_Task goal_:
Your task is to return all the entries below exactly, with every picture omitted.
§ §
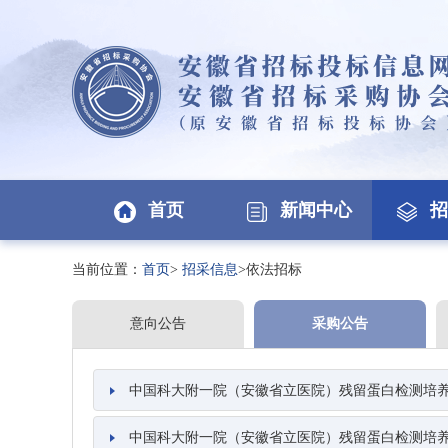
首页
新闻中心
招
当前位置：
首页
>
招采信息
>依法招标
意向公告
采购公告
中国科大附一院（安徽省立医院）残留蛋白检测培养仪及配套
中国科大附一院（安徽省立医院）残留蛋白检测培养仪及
§ §
_Reply to the exercise_:
首页
新闻中心
招
当前位置：
首页
>
招采信息
>依法招标
意向公告
采购公告
中国科大附一院（安徽省立医院）残留蛋白检测培养仪及配套
中国科大附一院（安徽省立医院）残留蛋白检测培养仪及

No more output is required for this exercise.